Compared to similar private workers, Pennsylvania public employees actually make less in total wages plus benefits. Public-sector benefits are higher than private but wages in the public sector are lower by a larger amount.

Pennsylvania public employee pensions are also modest compared to those of public employees in other states. Out of the 100 biggest public sector pension plans, Pennsylvania's plans for state and school employees rank 77th and 89th for generosity. One reason is that Pennsylvania public employees pay for more of their own pensions than employees in most other states - 7 percent of every paycheck. A second reason is that Pennsylvania's public pensions provide no protection against inflation, unlike Social Security, and more than two thirds of the other Top 100 pension plans. If inflation is 3 percent, Pennsylvania public employees who retire at 62 and live to 85 see the buying power of their pension shrink by half.

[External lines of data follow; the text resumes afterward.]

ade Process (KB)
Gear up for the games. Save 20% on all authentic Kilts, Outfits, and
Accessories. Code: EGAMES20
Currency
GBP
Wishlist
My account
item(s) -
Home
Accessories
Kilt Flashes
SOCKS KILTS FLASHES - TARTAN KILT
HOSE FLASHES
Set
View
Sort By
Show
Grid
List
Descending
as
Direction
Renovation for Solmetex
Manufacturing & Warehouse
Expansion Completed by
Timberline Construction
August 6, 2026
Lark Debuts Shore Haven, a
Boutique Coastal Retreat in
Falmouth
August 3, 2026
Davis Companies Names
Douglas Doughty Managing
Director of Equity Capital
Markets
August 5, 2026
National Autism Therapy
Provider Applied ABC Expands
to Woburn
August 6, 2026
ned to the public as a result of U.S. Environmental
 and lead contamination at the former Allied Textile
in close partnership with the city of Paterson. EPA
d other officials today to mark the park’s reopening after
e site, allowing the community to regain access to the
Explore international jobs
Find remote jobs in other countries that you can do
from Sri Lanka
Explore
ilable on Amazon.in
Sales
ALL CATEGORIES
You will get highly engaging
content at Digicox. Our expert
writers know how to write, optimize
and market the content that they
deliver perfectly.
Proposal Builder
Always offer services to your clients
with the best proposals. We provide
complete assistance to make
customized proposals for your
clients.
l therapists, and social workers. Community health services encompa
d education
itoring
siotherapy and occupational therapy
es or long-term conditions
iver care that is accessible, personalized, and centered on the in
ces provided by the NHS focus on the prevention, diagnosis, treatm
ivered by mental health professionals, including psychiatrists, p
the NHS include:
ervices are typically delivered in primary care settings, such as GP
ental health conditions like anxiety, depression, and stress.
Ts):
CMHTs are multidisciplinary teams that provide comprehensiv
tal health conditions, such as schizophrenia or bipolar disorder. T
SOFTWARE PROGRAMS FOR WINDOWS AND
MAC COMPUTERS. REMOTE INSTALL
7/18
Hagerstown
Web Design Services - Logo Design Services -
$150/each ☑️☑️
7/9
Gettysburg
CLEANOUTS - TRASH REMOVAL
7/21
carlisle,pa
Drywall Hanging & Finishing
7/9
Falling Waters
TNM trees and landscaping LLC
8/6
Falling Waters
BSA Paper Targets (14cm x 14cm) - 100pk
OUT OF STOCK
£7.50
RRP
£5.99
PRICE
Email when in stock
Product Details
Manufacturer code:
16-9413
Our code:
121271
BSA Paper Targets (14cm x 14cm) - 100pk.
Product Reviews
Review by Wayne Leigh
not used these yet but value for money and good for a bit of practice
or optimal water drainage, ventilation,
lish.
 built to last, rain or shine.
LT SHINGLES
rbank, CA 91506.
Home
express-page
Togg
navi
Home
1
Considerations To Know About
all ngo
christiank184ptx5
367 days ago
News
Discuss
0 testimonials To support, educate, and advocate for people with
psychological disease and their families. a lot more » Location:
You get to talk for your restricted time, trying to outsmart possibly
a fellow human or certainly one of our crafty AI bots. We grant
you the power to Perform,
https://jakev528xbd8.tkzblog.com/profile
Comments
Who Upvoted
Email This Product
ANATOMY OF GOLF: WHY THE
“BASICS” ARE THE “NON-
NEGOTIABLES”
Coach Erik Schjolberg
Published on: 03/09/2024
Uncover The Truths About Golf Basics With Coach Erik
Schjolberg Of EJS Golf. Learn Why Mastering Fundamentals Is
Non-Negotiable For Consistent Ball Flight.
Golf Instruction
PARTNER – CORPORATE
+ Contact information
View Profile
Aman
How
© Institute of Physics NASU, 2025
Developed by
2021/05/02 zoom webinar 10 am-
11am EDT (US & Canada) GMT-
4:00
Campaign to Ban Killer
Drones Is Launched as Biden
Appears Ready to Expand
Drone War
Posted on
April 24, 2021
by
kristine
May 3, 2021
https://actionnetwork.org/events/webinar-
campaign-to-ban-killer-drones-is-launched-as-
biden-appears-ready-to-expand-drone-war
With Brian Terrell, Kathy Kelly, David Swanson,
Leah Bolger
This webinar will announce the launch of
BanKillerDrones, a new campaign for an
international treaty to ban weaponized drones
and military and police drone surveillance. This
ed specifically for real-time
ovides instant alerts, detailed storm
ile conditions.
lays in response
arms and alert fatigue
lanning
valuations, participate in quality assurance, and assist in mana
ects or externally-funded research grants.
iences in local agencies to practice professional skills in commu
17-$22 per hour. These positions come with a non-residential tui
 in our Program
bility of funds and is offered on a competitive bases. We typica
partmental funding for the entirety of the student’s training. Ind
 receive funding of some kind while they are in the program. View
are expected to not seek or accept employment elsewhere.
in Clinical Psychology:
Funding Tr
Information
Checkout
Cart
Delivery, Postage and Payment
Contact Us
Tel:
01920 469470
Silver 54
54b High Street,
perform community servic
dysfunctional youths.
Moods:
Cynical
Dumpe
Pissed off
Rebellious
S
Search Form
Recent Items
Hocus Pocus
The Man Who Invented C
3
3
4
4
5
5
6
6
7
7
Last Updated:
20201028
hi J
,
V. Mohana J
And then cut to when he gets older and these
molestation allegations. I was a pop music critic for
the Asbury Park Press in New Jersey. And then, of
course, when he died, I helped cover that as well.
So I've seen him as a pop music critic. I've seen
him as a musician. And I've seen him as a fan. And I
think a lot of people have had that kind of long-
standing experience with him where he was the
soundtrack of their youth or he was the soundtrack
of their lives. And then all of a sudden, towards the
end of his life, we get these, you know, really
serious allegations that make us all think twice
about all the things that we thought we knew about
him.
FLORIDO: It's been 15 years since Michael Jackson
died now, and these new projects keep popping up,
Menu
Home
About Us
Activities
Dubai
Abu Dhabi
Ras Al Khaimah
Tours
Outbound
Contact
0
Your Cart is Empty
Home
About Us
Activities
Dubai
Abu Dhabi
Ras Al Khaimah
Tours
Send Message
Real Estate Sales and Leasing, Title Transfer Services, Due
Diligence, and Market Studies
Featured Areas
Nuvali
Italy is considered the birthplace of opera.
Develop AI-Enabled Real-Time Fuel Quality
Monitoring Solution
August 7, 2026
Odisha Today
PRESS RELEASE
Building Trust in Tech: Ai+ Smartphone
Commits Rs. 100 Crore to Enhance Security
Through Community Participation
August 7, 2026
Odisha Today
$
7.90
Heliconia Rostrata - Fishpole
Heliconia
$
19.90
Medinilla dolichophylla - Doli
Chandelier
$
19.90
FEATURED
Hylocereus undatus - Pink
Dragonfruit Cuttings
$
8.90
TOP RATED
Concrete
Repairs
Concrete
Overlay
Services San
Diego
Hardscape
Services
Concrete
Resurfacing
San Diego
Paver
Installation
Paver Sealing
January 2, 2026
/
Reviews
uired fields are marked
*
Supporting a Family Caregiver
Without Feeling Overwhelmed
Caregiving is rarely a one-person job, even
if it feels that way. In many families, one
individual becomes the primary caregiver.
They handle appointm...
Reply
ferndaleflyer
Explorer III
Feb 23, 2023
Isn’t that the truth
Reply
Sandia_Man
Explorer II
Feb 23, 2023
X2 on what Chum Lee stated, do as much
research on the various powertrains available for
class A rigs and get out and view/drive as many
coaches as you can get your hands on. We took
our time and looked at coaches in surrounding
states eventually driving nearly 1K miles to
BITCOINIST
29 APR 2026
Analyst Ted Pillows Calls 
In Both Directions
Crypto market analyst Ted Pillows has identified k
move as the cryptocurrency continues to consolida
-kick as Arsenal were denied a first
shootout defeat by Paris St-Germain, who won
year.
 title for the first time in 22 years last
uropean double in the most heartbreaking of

Pennsylvania ranks near the top not for pension generosity but for failing to make its annual contributions to public pensions. Only New Jersey has put less of the money it should have into pensions. Pennsylvania's public employees should not be blamed - or lose the middle-class pensions that compensate for a lifetime of low salaries - because governors and politicians of both parties repeatedly diverted to corporate tax cuts and to other priorities the money that should have gone into pensions.